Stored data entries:
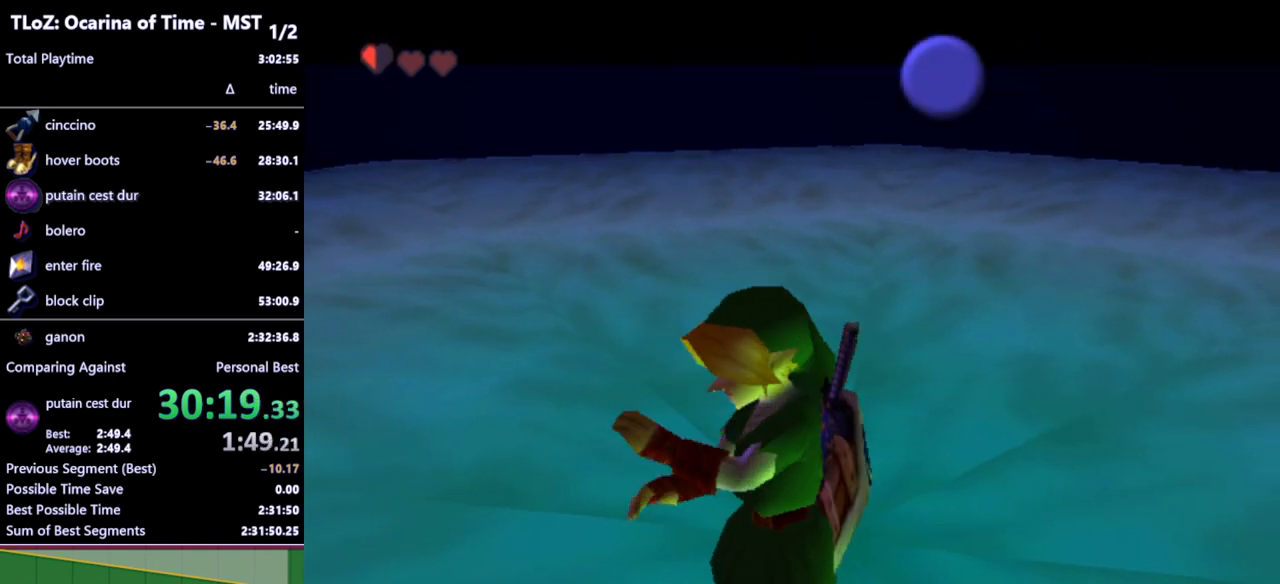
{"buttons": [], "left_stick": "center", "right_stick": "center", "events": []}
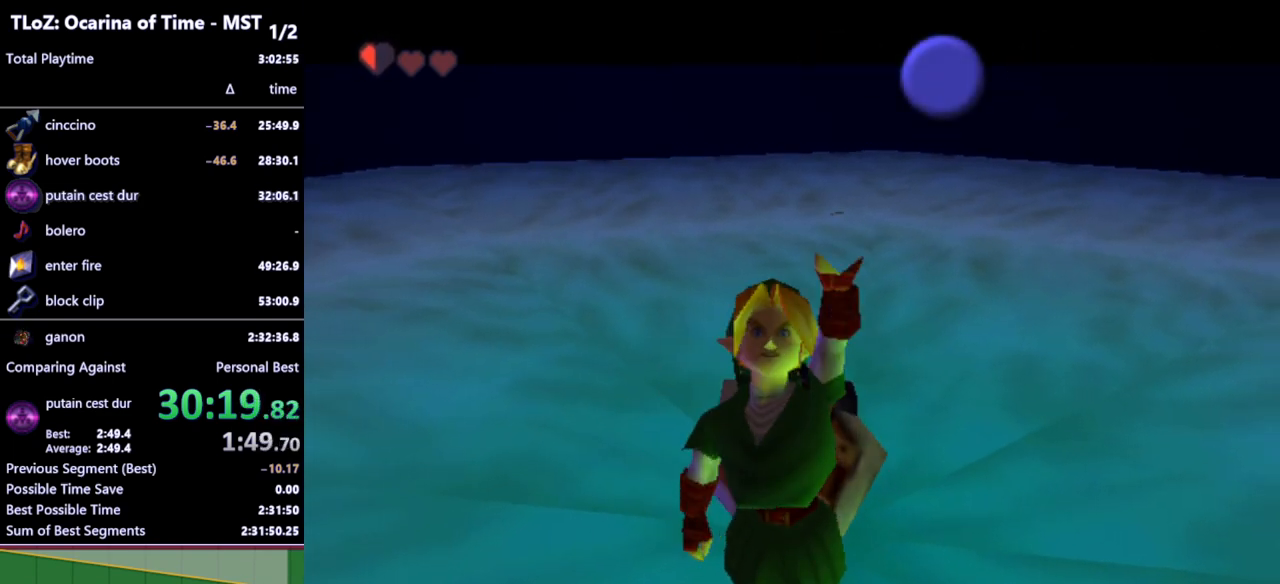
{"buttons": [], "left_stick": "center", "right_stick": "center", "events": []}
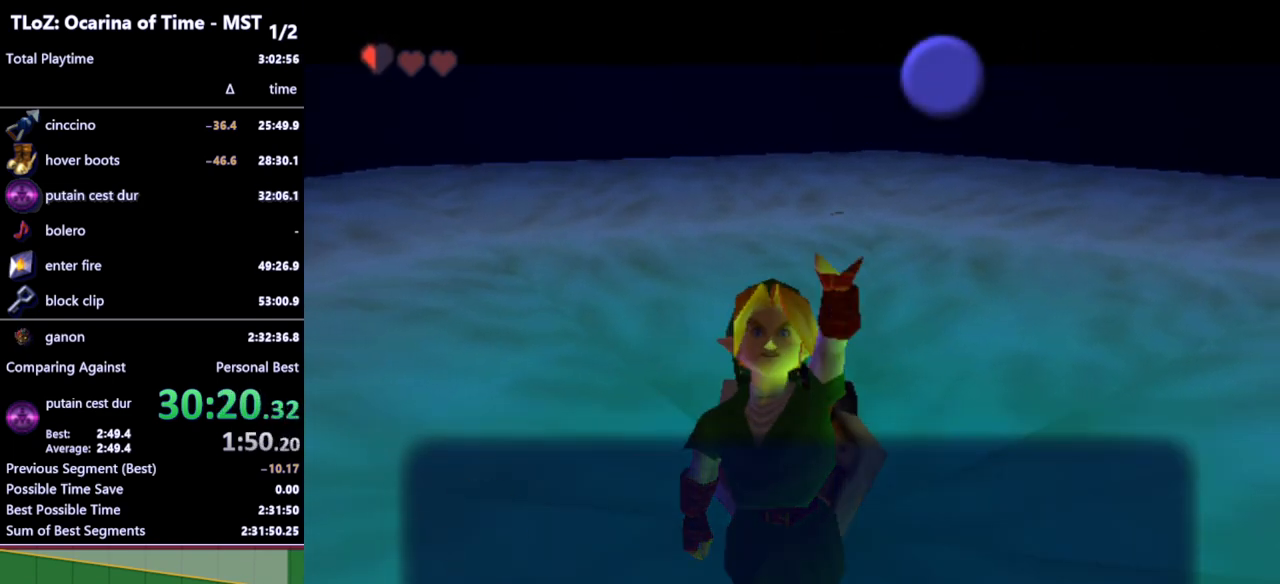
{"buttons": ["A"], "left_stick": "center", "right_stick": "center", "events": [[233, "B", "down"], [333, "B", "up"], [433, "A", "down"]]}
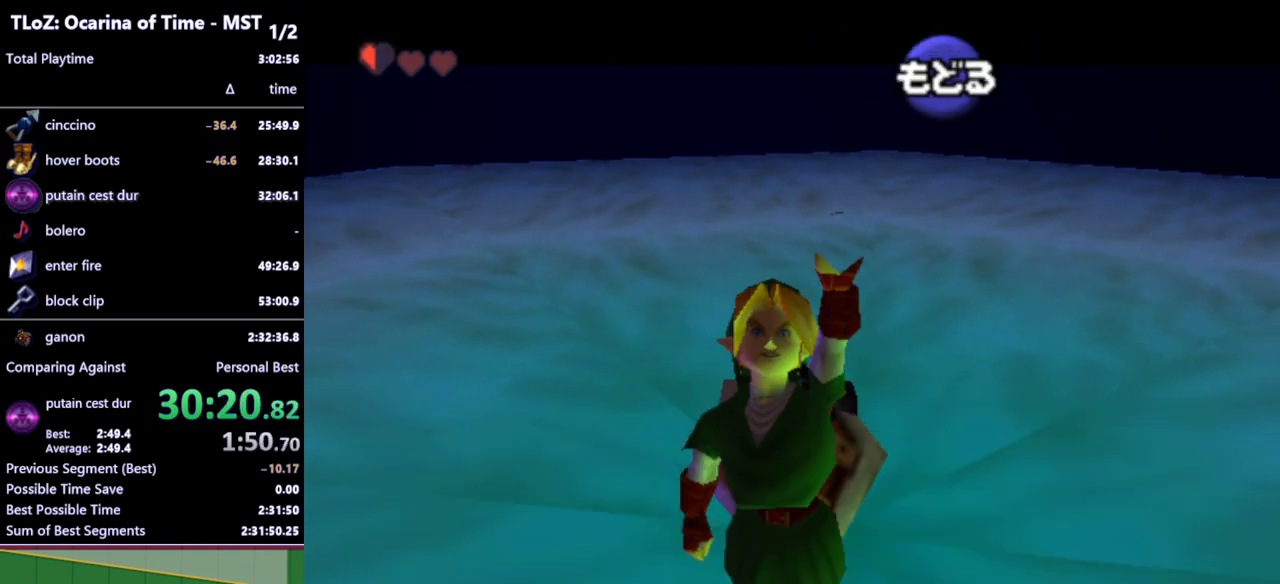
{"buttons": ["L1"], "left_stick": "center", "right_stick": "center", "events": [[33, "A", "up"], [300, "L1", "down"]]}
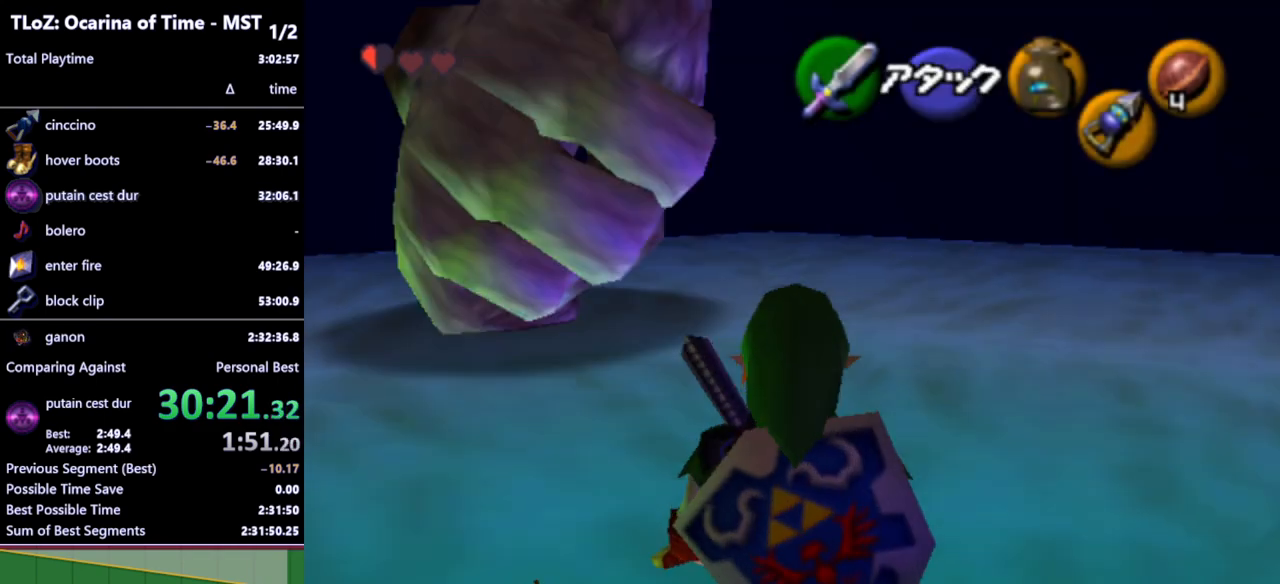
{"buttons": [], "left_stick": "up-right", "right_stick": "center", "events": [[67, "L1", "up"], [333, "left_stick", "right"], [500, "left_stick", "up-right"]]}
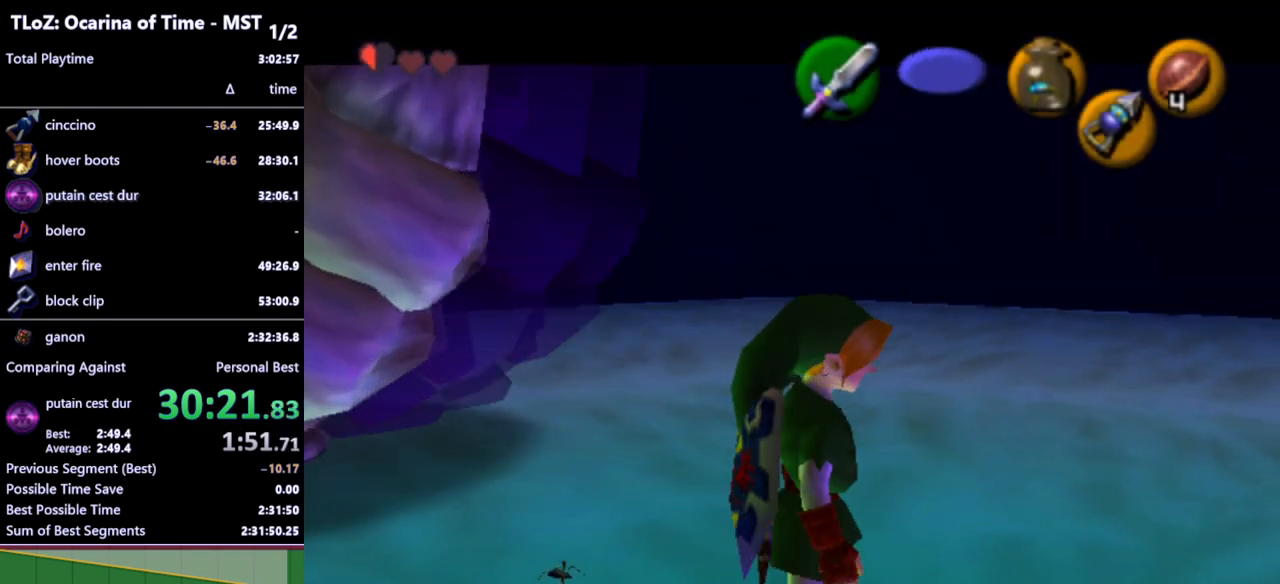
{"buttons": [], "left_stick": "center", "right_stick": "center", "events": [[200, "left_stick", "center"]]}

- [What is required]
The pictures stay out of the copy. Set down the entries above precisely.

- [Exercise answer]
{"buttons": [], "left_stick": "center", "right_stick": "center", "events": []}
{"buttons": [], "left_stick": "center", "right_stick": "center", "events": []}
{"buttons": ["A"], "left_stick": "center", "right_stick": "center", "events": [[233, "B", "down"], [333, "B", "up"], [433, "A", "down"]]}
{"buttons": ["L1"], "left_stick": "center", "right_stick": "center", "events": [[33, "A", "up"], [300, "L1", "down"]]}
{"buttons": [], "left_stick": "up-right", "right_stick": "center", "events": [[67, "L1", "up"], [333, "left_stick", "right"], [500, "left_stick", "up-right"]]}
{"buttons": [], "left_stick": "center", "right_stick": "center", "events": [[200, "left_stick", "center"]]}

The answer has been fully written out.